• [Assignment]
From the entries, filter out every line that lacks "lines" and copy the rest.

• [Available records]
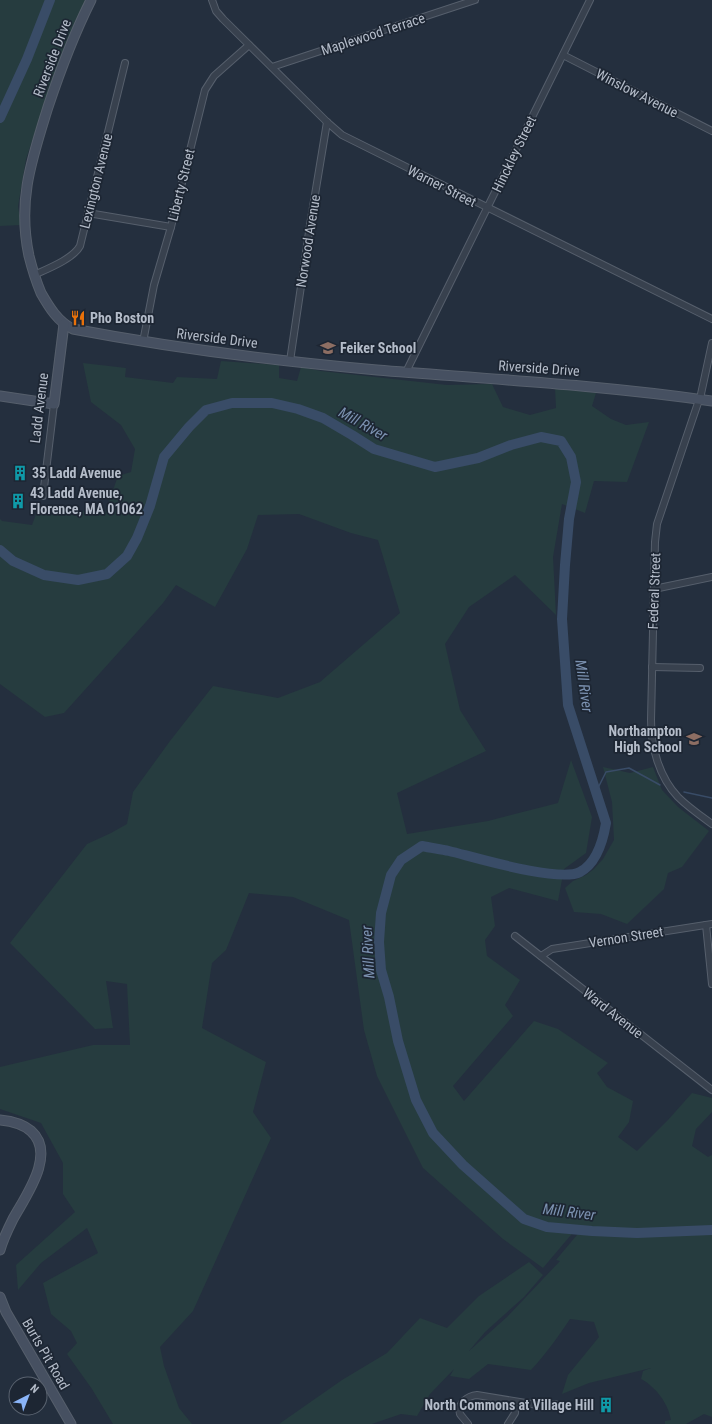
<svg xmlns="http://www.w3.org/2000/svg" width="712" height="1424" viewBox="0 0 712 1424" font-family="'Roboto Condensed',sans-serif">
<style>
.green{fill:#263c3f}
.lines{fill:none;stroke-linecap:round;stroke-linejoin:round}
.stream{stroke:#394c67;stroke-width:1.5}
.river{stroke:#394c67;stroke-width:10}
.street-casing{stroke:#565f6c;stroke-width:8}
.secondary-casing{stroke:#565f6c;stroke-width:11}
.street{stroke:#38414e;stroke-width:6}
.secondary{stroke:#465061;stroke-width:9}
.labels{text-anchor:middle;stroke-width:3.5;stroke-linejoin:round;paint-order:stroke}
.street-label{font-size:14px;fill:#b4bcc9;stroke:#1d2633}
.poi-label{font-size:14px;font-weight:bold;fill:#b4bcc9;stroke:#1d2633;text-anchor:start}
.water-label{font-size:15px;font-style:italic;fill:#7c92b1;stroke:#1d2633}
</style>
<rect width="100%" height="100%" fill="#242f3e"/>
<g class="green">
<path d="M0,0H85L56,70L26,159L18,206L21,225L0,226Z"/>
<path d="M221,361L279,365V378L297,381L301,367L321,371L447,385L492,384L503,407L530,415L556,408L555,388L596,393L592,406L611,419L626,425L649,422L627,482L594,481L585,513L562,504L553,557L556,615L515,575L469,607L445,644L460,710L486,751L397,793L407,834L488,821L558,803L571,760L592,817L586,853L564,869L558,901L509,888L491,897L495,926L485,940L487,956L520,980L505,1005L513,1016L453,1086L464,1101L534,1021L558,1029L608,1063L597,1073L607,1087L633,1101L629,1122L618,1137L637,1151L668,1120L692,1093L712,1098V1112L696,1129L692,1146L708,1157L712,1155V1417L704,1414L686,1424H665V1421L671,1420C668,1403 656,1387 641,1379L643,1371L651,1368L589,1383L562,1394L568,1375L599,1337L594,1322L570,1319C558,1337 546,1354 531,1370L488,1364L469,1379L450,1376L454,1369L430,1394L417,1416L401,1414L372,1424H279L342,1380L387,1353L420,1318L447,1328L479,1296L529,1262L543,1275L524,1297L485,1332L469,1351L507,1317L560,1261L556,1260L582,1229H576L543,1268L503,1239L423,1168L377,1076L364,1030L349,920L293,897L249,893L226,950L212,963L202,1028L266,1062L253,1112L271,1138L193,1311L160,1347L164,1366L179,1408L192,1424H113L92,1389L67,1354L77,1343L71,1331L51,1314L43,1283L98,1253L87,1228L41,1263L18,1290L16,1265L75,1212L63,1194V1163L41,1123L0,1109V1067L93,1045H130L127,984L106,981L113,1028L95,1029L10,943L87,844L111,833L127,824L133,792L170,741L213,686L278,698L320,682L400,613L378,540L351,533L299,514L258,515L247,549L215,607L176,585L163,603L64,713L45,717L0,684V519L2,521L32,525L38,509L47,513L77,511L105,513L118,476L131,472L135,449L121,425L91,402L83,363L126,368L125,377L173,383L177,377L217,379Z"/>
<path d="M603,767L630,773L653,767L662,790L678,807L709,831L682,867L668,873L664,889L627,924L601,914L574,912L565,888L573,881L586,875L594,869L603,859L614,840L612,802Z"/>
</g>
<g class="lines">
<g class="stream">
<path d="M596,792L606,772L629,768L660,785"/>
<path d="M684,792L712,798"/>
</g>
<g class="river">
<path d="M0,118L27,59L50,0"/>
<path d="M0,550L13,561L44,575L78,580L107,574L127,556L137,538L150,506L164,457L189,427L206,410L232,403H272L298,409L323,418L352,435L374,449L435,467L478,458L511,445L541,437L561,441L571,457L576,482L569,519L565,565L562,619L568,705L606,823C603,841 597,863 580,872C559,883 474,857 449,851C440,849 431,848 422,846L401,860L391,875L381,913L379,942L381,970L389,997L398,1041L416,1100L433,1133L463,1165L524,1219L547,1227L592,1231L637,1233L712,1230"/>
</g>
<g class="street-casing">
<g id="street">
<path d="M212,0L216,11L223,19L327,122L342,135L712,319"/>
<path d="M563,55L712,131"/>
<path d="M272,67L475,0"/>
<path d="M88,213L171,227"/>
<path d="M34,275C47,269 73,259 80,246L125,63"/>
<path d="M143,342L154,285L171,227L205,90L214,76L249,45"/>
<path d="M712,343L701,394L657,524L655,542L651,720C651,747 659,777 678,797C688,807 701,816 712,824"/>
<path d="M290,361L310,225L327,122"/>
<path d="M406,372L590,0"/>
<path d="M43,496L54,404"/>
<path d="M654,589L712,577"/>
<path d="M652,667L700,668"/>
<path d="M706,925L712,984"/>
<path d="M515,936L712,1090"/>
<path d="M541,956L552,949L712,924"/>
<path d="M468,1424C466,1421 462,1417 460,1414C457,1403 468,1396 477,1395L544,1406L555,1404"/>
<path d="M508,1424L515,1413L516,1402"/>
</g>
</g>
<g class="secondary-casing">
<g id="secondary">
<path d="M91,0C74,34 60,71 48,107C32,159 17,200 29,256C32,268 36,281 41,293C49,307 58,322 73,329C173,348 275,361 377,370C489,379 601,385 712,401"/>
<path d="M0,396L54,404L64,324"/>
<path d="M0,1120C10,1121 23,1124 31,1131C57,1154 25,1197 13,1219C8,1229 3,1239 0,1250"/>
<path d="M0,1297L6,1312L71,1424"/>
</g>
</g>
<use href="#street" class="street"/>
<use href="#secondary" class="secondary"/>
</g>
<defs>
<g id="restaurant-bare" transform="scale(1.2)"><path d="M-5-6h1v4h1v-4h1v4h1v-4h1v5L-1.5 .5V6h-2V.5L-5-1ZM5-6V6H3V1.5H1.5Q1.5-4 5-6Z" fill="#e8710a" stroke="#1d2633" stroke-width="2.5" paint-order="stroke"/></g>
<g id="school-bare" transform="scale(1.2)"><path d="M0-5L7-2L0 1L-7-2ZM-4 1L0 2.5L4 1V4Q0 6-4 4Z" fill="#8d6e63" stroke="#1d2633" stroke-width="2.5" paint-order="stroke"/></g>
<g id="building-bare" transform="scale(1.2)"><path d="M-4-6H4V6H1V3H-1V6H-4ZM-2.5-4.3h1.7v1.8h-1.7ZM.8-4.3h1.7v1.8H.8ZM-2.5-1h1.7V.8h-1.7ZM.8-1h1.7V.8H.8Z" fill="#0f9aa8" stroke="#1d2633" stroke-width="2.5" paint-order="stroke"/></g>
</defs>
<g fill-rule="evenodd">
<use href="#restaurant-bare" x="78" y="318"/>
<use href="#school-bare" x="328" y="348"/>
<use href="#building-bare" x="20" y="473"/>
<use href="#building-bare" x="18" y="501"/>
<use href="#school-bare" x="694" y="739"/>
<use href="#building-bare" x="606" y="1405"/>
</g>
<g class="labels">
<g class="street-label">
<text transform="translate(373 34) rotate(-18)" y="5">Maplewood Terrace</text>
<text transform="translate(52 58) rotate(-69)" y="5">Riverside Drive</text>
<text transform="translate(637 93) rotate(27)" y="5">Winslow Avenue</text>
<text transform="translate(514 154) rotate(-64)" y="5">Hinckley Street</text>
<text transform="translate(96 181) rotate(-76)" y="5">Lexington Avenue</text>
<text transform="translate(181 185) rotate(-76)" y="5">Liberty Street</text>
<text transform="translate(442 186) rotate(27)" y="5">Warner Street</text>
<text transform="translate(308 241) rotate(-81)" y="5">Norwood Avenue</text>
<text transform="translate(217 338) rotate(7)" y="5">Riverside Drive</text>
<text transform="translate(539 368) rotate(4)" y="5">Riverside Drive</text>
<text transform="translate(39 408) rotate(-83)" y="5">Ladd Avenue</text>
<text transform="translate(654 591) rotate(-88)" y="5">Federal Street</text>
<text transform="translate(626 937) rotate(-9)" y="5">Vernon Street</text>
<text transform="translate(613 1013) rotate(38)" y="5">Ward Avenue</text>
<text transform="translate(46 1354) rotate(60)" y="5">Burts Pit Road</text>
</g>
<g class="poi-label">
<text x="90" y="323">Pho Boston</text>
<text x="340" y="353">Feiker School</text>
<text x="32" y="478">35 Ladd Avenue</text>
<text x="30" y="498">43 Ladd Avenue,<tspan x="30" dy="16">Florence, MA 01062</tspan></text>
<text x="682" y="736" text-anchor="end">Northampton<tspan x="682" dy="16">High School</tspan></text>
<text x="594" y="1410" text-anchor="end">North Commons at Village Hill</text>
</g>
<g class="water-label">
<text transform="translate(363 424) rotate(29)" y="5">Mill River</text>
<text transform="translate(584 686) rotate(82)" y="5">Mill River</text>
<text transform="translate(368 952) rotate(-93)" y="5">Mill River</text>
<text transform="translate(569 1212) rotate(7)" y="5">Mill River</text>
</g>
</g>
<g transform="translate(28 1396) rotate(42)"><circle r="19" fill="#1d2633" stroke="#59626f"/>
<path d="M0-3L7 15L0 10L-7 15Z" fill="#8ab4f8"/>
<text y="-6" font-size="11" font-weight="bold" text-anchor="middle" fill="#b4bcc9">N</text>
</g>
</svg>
--
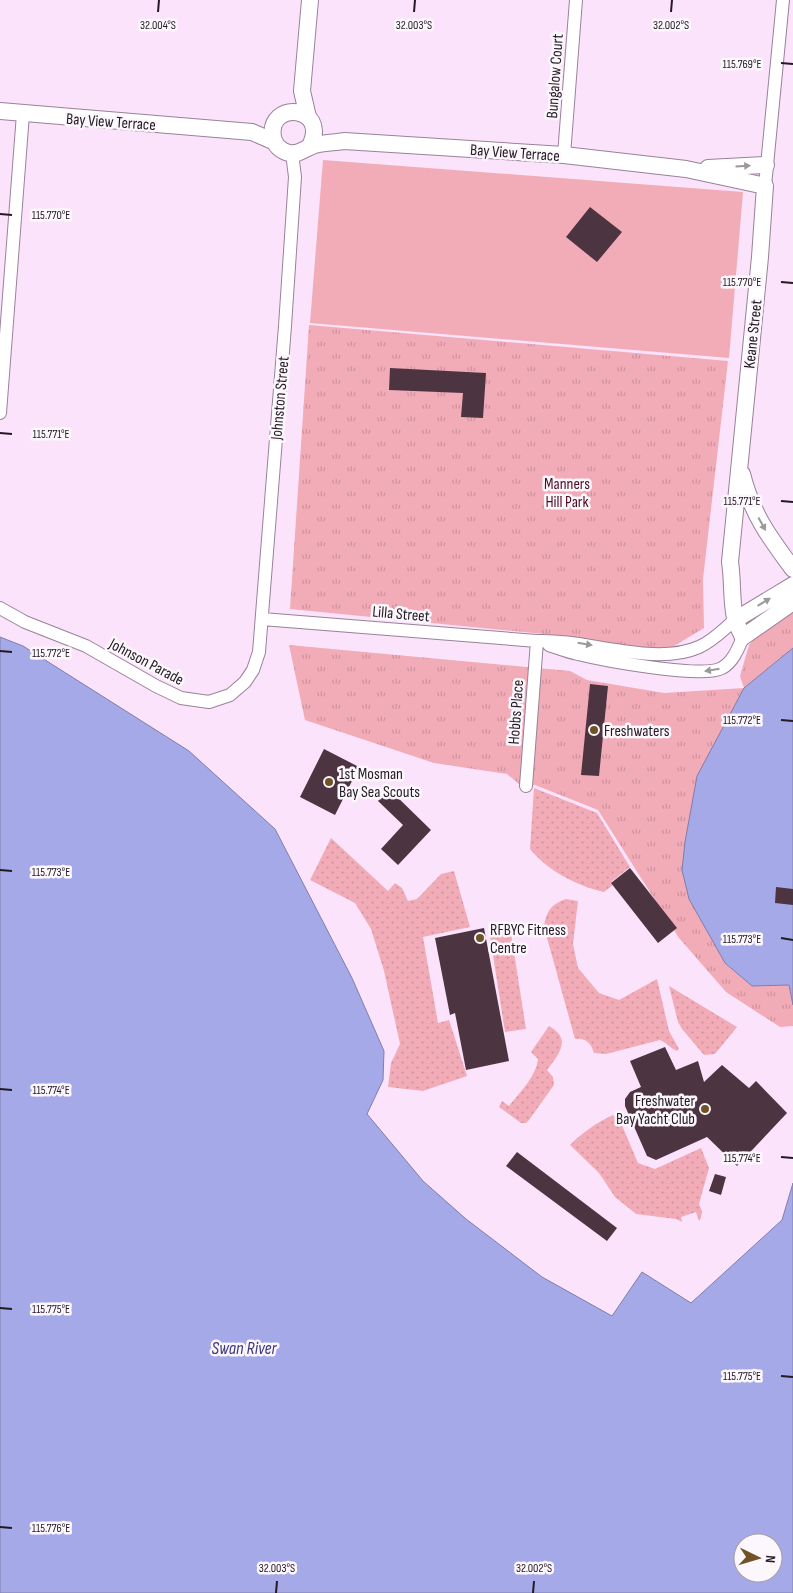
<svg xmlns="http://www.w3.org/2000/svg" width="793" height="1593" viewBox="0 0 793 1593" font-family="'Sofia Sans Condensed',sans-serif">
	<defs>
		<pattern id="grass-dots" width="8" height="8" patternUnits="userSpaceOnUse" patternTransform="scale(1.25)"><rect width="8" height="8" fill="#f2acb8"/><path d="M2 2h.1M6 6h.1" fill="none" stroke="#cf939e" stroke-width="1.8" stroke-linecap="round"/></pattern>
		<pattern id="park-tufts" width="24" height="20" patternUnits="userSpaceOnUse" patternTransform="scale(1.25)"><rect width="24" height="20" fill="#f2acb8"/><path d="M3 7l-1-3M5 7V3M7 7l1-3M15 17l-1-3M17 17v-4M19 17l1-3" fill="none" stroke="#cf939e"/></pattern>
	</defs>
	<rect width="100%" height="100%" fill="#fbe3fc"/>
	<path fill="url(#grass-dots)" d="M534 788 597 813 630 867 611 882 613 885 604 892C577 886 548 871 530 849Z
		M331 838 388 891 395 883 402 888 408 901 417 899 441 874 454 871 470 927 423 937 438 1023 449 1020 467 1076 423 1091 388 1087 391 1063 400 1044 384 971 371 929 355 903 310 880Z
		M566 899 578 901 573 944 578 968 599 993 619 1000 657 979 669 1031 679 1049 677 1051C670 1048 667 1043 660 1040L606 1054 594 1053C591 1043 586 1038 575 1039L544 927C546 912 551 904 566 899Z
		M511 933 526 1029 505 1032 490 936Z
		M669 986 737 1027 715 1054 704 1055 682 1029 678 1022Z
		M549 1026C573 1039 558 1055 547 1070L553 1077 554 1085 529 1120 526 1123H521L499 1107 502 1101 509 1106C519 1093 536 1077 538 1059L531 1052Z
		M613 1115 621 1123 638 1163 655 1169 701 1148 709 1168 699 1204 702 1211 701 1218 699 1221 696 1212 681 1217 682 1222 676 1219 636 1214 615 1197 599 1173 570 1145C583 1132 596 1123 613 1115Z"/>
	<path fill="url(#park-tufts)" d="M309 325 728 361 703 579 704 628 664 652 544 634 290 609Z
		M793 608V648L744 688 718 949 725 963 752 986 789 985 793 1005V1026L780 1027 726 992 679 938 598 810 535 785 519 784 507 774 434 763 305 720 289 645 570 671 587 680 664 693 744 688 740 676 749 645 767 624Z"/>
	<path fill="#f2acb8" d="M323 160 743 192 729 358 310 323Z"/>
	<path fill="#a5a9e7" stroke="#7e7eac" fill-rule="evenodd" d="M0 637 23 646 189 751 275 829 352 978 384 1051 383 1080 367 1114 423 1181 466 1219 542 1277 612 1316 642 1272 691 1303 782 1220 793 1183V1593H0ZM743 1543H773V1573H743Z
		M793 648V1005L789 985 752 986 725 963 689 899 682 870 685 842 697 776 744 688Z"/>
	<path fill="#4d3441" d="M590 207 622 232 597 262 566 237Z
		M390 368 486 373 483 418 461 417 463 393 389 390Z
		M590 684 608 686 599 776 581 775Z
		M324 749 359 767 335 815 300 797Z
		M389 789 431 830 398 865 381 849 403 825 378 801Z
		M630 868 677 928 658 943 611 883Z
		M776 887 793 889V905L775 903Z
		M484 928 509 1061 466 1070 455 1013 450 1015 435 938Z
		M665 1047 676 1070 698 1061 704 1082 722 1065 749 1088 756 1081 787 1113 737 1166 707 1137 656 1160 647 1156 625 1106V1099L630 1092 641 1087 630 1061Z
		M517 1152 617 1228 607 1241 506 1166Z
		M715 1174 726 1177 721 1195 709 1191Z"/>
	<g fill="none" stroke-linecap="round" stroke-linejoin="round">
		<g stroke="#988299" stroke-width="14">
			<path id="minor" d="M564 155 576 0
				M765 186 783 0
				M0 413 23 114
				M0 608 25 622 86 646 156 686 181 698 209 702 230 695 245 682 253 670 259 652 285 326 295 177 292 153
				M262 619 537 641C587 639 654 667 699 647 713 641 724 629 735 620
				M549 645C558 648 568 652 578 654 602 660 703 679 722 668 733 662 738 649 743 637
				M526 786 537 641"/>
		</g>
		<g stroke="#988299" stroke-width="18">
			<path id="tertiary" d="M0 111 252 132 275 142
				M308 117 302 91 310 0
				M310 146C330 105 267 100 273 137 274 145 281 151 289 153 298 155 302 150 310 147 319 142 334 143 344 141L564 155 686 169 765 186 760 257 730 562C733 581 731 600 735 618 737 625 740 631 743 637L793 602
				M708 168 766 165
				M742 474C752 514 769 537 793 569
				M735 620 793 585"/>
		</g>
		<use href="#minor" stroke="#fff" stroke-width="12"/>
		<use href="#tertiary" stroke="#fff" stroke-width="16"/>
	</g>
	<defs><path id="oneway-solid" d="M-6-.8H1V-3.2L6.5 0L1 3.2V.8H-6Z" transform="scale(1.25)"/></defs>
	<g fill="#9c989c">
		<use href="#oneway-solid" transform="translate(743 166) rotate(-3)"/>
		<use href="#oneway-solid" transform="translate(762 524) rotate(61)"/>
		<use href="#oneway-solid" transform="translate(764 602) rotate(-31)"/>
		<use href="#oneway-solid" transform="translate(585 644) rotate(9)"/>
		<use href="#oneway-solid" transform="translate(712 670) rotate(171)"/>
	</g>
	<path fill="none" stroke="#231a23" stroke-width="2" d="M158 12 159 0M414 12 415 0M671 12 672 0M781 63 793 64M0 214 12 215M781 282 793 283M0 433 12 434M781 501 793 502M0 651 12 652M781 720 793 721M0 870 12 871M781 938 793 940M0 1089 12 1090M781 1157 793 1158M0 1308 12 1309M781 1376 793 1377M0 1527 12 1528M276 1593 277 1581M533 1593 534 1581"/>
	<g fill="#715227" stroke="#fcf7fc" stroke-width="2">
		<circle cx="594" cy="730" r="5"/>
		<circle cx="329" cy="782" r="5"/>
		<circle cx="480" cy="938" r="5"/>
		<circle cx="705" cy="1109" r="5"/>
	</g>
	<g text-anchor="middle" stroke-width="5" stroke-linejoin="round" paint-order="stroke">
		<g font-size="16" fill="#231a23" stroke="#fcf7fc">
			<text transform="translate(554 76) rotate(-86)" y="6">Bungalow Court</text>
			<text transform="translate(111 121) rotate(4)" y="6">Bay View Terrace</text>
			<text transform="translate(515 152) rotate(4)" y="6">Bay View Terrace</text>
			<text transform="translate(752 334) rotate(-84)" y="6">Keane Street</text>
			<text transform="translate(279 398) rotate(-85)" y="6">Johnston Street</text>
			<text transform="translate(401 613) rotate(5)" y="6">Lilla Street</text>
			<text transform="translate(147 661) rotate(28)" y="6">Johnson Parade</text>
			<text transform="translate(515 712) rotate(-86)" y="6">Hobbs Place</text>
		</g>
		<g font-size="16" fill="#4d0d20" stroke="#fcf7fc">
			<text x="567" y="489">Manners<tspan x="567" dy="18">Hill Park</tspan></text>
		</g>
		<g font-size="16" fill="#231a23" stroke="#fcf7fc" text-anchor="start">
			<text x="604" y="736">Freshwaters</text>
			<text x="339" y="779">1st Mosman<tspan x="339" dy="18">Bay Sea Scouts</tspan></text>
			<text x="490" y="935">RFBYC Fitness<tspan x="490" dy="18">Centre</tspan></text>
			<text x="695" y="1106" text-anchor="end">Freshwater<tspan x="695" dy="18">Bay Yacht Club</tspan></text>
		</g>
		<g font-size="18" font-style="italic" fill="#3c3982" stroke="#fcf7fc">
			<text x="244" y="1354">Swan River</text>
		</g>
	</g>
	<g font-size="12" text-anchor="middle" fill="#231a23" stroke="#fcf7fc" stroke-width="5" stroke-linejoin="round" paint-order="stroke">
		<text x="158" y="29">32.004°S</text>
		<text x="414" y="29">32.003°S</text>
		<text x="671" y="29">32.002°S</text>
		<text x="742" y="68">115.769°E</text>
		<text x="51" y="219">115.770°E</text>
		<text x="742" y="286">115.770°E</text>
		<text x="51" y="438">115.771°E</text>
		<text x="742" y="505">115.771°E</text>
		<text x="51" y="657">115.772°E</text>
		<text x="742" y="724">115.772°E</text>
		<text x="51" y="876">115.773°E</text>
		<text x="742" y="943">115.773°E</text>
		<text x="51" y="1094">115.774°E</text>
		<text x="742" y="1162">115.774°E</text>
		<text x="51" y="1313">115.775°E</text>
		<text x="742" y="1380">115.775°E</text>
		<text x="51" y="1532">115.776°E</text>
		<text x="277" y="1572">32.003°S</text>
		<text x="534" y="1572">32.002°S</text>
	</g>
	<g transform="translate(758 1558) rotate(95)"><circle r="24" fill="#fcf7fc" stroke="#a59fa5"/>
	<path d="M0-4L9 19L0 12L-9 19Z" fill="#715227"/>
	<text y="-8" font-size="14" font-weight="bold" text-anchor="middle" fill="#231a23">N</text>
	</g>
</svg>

• [Exercise response]
.lines{fill:none;stroke-linecap:round;stroke-linejoin:round}
<g class="lines">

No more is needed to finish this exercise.